§ **Try it**
Every line of the records that holds the word "подписанного" should be copied out.

§ **Stored records**
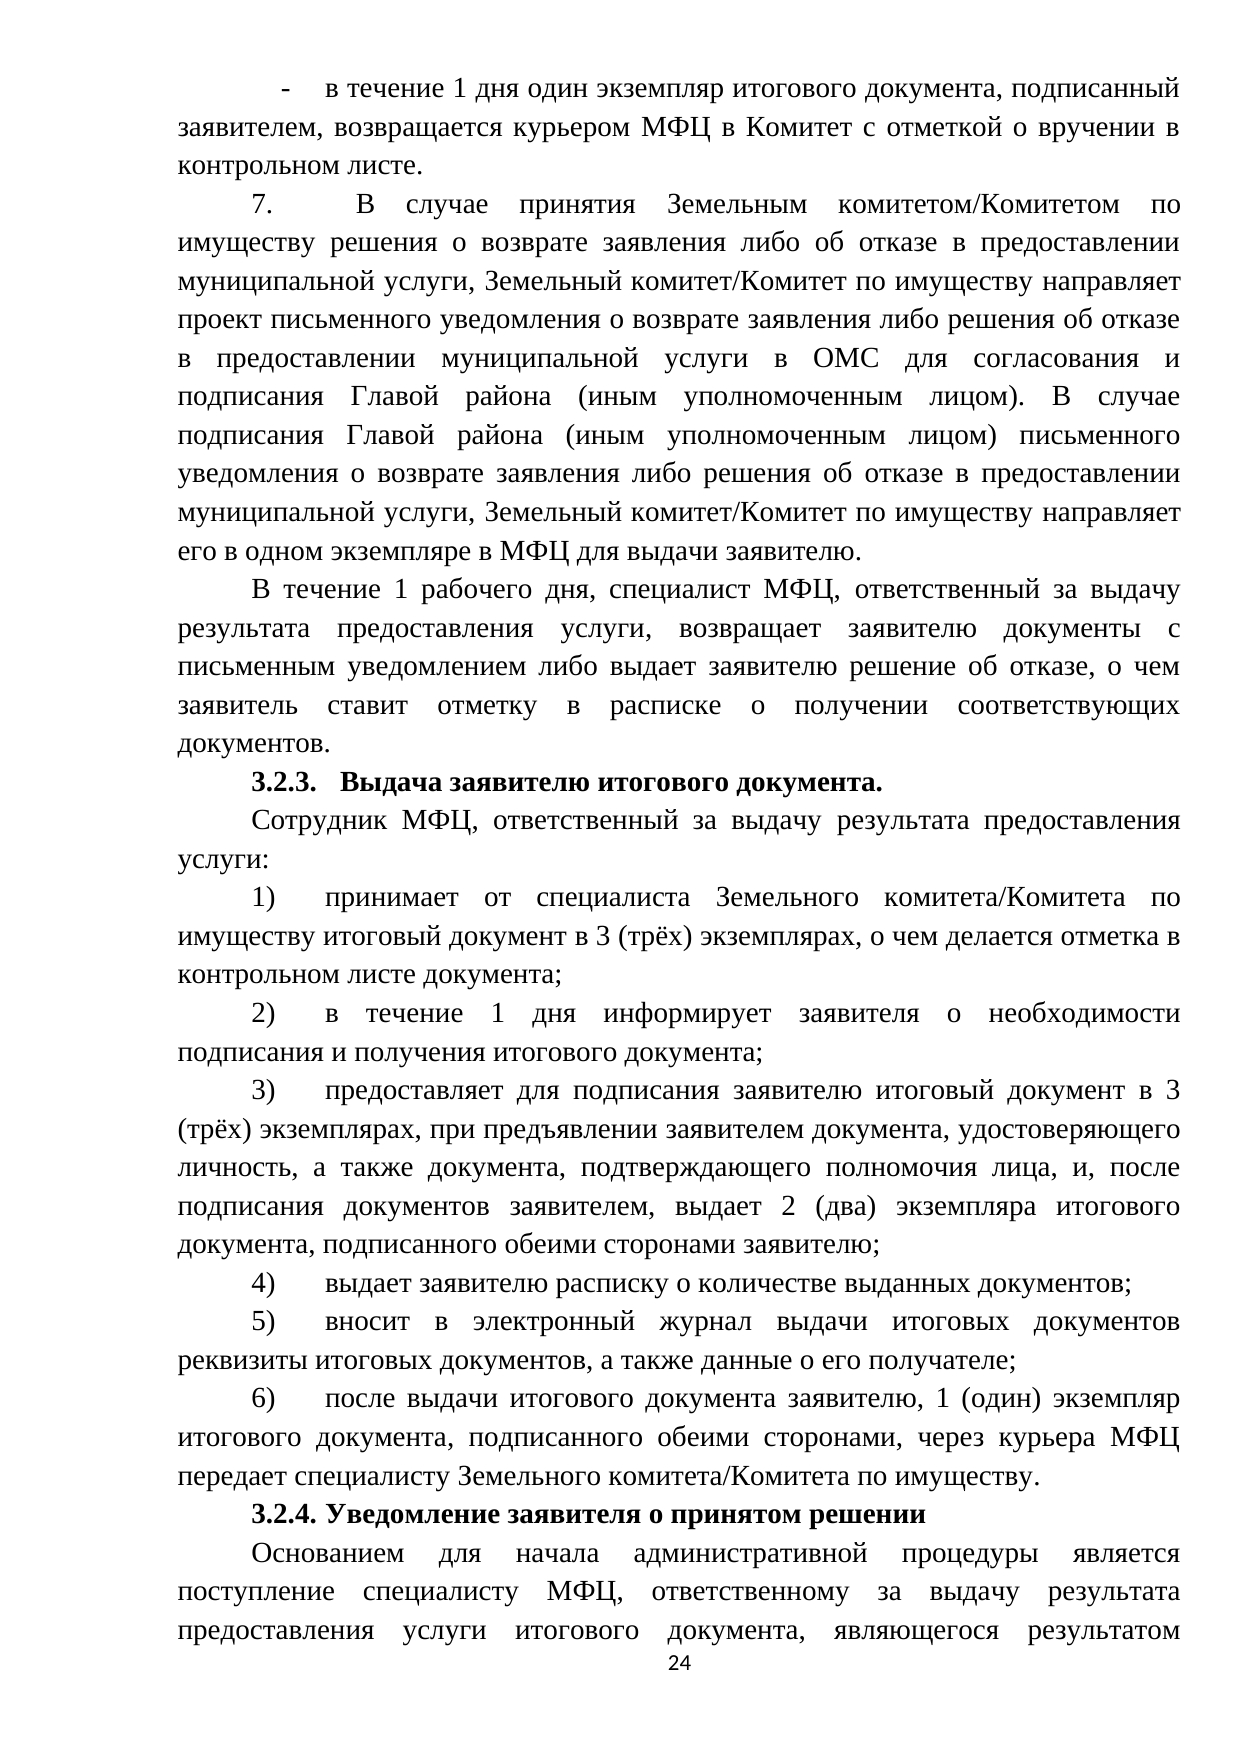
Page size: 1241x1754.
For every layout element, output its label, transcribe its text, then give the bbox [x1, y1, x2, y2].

text 3.2.3. Выдача заявителю итогового документа. [177, 764, 1181, 797]
text 7. В случае принятия Земельным комитетом/Комитетом по имуществу решения о возврате заявления либо об отказе в предоставлении муниципальной услуги, Земельный комитет/Комитет по имуществу направляет проект письменного уведомления о возврате заявления либо решения об отказе в предоставлении муниципальной услуги в ОМС для согласования и подписания Главой района (иным уполномоченным лицом). В случае подписания Главой района (иным уполномоченным лицом) письменного уведомления о возврате заявления либо решения об отказе в предоставлении муниципальной услуги, Земельный комитет/Комитет по имуществу направляет его в одном экземпляре в МФЦ для выдачи заявителю. [177, 186, 1181, 566]
text В течение 1 рабочего дня, специалист МФЦ, ответственный за выдачу результата предоставления услуги, возвращает заявителю документы с письменным уведомлением либо выдает заявителю решение об отказе, о чем заявитель ставит отметку в расписке о получении соответствующих документов. [177, 571, 1181, 759]
list выдает заявителю расписку о количестве выданных документов; [177, 1265, 1181, 1298]
list после выдачи итогового документа заявителю, 1 (один) экземпляр итогового документа, подписанного обеими сторонами, через курьера МФЦ передает специалисту Земельного комитета/Комитета по имуществу. [177, 1381, 1181, 1491]
text Сотрудник МФЦ, ответственный за выдачу результата предоставления услуги: [177, 802, 1181, 874]
text - в течение 1 дня один экземпляр итогового документа, подписанный заявителем, возвращается курьером МФЦ в Комитет с отметкой о вручении в контрольном листе. [177, 70, 1181, 181]
text 3.2.4. Уведомление заявителя о принятом решении [177, 1496, 1181, 1530]
list в течение 1 дня информирует заявителя о необходимости подписания и получения итогового документа; [177, 995, 1181, 1067]
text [177, 1535, 1181, 1645]
list вносит в электронный журнал выдачи итоговых документов реквизиты итоговых документов, а также данные о его получателе; [177, 1303, 1181, 1376]
list предоставляет для подписания заявителю итоговый документ в 3 (трёх) экземплярах, при предъявлении заявителем документа, удостоверяющего личность, а также документа, подтверждающего полномочия лица, и, после подписания документов заявителем, выдает 2 (два) экземпляра итогового документа, подписанного обеими сторонами заявителю; [177, 1072, 1181, 1260]
list принимает от специалиста Земельного комитета/Комитета по имуществу итоговый документ в 3 (трёх) экземплярах, о чем делается отметка в контрольном листе документа; [177, 879, 1181, 990]
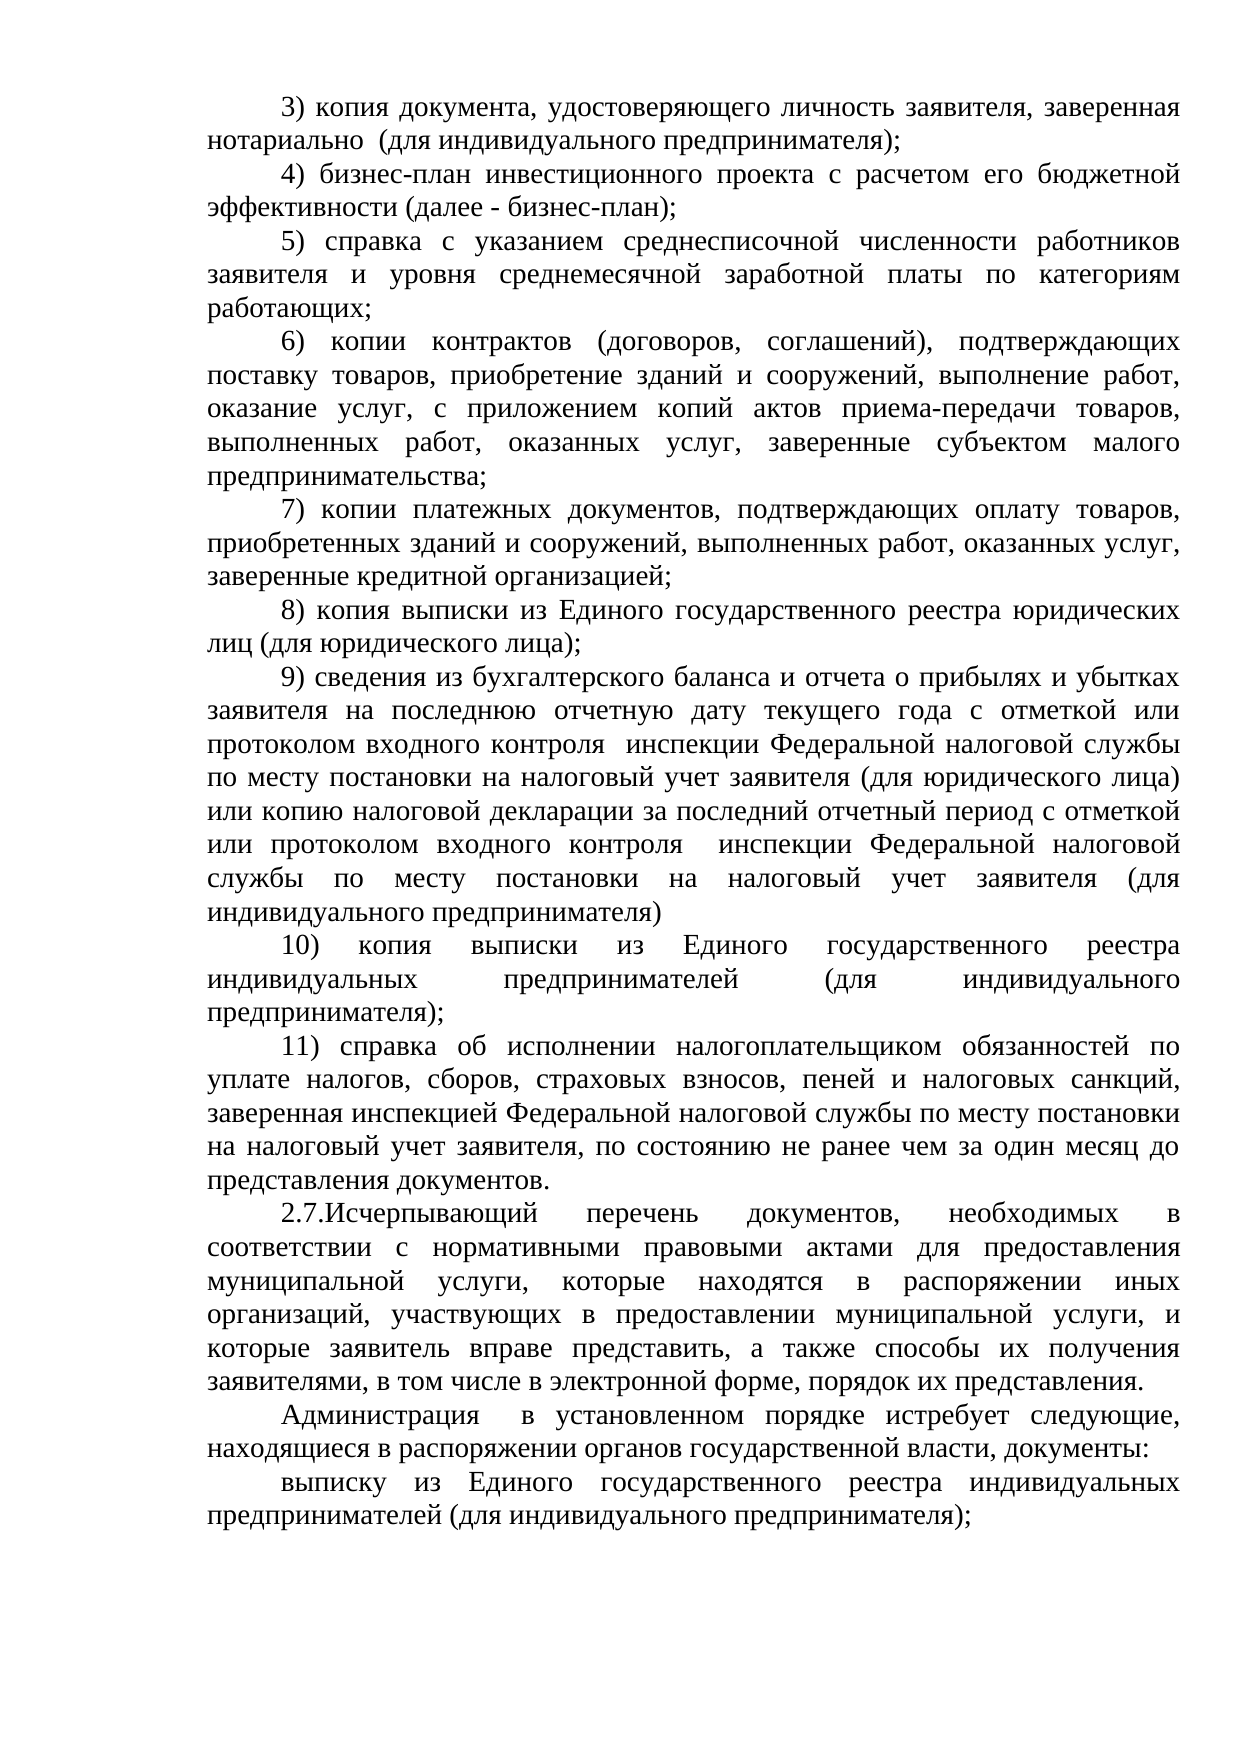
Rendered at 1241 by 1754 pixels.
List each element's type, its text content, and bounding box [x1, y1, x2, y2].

text 8) копия выписки из Единого государственного реестра юридических лиц (для юридического лица); [207, 592, 1181, 659]
text 6) копии контрактов (договоров, соглашений), подтверждающих поставку товаров, приобретение зданий и сооружений, выполнение работ, оказание услуг, с приложением копий актов приема-передачи товаров, выполненных работ, оказанных услуг, заверенные субъектом малого предпринимательства; [207, 323, 1181, 491]
text 4) бизнес-план инвестиционного проекта с расчетом его бюджетной эффективности (далее - бизнес-план); [207, 156, 1181, 223]
text Администрация в установленном порядке истребует следующие, находящиеся в распоряжении органов государственной власти, документы: [207, 1397, 1181, 1464]
text выписку из Единого государственного реестра индивидуальных предпринимателей (для индивидуального предпринимателя); [207, 1464, 1181, 1531]
text 7) копии платежных документов, подтверждающих оплату товаров, приобретенных зданий и сооружений, выполненных работ, оказанных услуг, заверенные кредитной организацией; [207, 491, 1181, 592]
text 3) копия документа, удостоверяющего личность заявителя, заверенная нотариально (для индивидуального предпринимателя); [207, 89, 1181, 156]
text 11) справка об исполнении налогоплательщиком обязанностей по уплате налогов, сборов, страховых взносов, пеней и налоговых санкций, заверенная инспекцией Федеральной налоговой службы по месту постановки на налоговый учет заявителя, по состоянию не ранее чем за один месяц до представления документов. [207, 1028, 1181, 1196]
text 10) копия выписки из Единого государственного реестра индивидуальных предпринимателей (для индивидуального предпринимателя); [207, 927, 1181, 1028]
text 2.7.Исчерпывающий перечень документов, необходимых в соответствии с нормативными правовыми актами для предоставления муниципальной услуги, которые находятся в распоряжении иных организаций, участвующих в предоставлении муниципальной услуги, и которые заявитель вправе представить, а также способы их получения заявителями, в том числе в электронной форме, порядок их представления. [207, 1196, 1181, 1397]
text 9) сведения из бухгалтерского баланса и отчета о прибылях и убытках заявителя на последнюю отчетную дату текущего года с отметкой или протоколом входного контроля инспекции Федеральной налоговой службы по месту постановки на налоговый учет заявителя (для юридического лица) или копию налоговой декларации за последний отчетный период с отметкой или протоколом входного контроля инспекции Федеральной налоговой службы по месту постановки на налоговый учет заявителя (для индивидуального предпринимателя) [207, 659, 1181, 927]
text 5) справка с указанием среднесписочной численности работников заявителя и уровня среднемесячной заработной платы по категориям работающих; [207, 223, 1181, 323]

§ **Solved exercise**
list после выдачи итогового документа заявителю, 1 (один) экземпляр итогового документа, подписанного обеими сторонами, через курьера МФЦ передает специалисту Земельного комитета/Комитета по имуществу. [177, 1381, 1181, 1491]
list предоставляет для подписания заявителю итоговый документ в 3 (трёх) экземплярах, при предъявлении заявителем документа, удостоверяющего личность, а также документа, подтверждающего полномочия лица, и, после подписания документов заявителем, выдает 2 (два) экземпляра итогового документа, подписанного обеими сторонами заявителю; [177, 1072, 1181, 1260]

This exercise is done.